Provisioned Throughput

When you configure Provisioned Throughput for a model, you receive a level of throughput at a fixed cost.

You can use Provisioned Throughput with Amazon and third-party base models, and with customized models.

Provisioned Throughput pricing varies depending on the model that you use and the level of commitment you choose. You receive a discounted rate when you commit to a longer period of time. For details about pricing for each model, see the Model providers page in the Amazon Bedrock console.

Your options for throughput for a model differ depending on whether you run inference on a base model or a custom model.

Note

In the AWS GovCloud (US) region, you can only purchase Provisioned Throughput for custom models with no commitment.
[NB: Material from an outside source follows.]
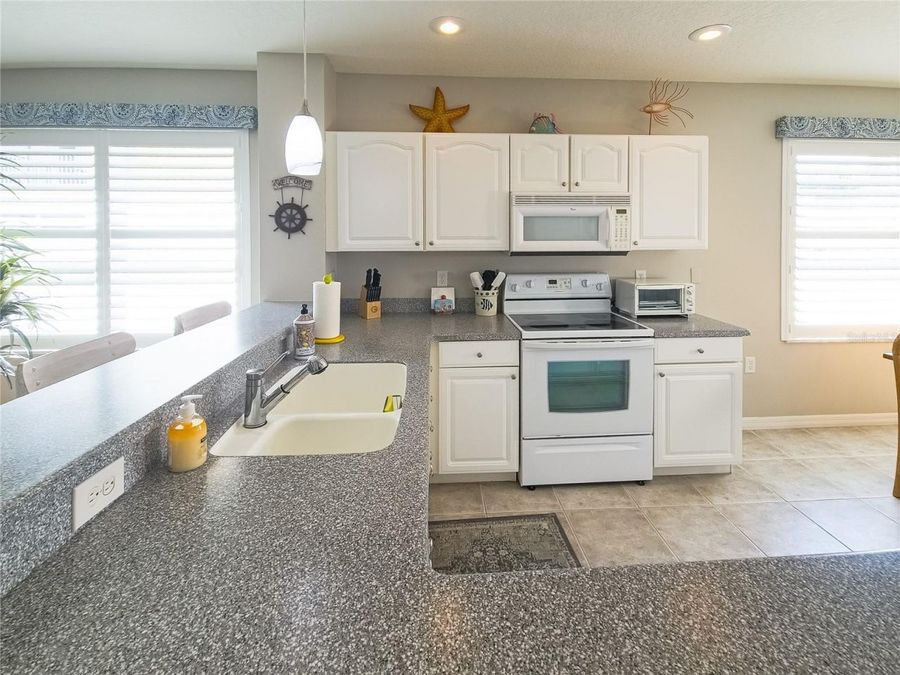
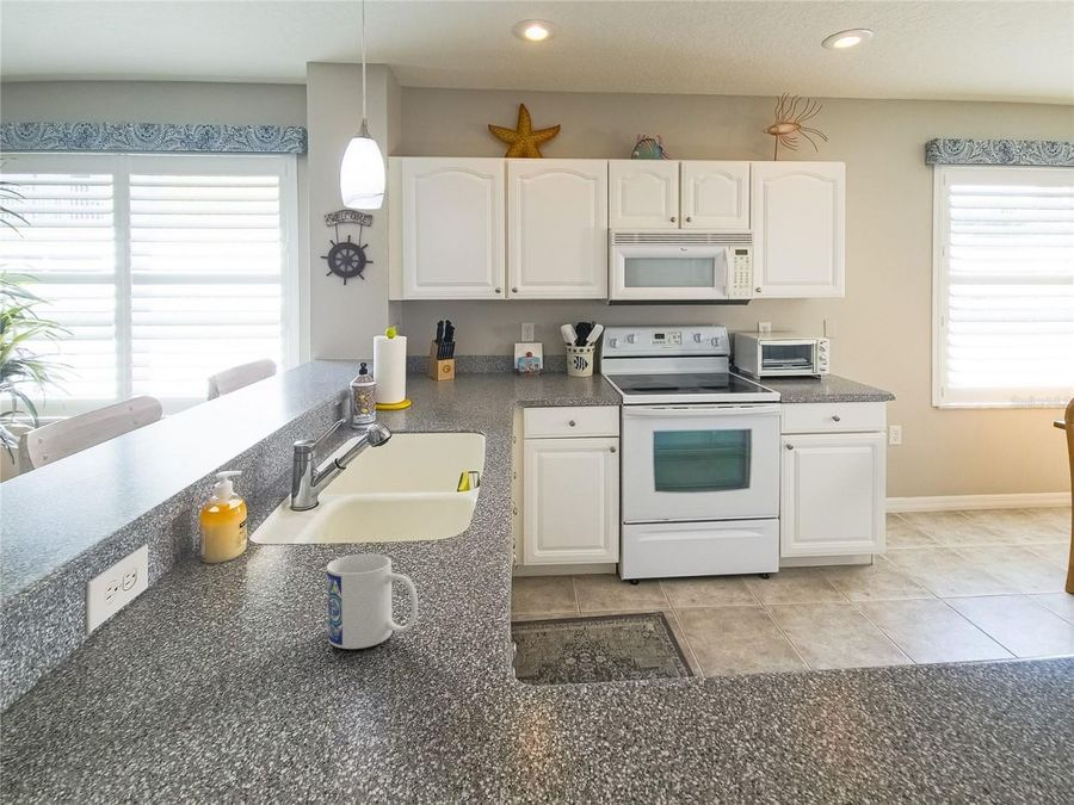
+ mug [326,553,419,650]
Pricing option Base model Custom model
Provisioned Throughput, no commitment (hourly pricing) Not available Available (maximum 2 Provisioned Throughputs per account)
Provisioned Throughput, 1 month commitment Available Available
Provisioned Throughput, 6 month commitment Available Available

You specify Provisioned Throughput in Model Units (MU). A model unit delivers a specific throughput level for the specified model. The throughput level of a MU for a given Text model specifies the following:

  • The total number of input tokens per minute – The number of input tokens that an MU can process across all requests within a span of one minute.

  • The total number of output tokens per minute – The number of output tokens that an MU can generate across all requests within a span of one minute.

Model unit quotas depend on the level of commitment you specify for the Provisioned Throughput.

  • For custom models with no commitment, a quota of one model unit is available for each Provisioned Throughput. You can create up to two Provisioned Throughputs per account.

  • For base or custom models with commitment, there is a default quota of 0 model units. To request an increase, use the limit increase form.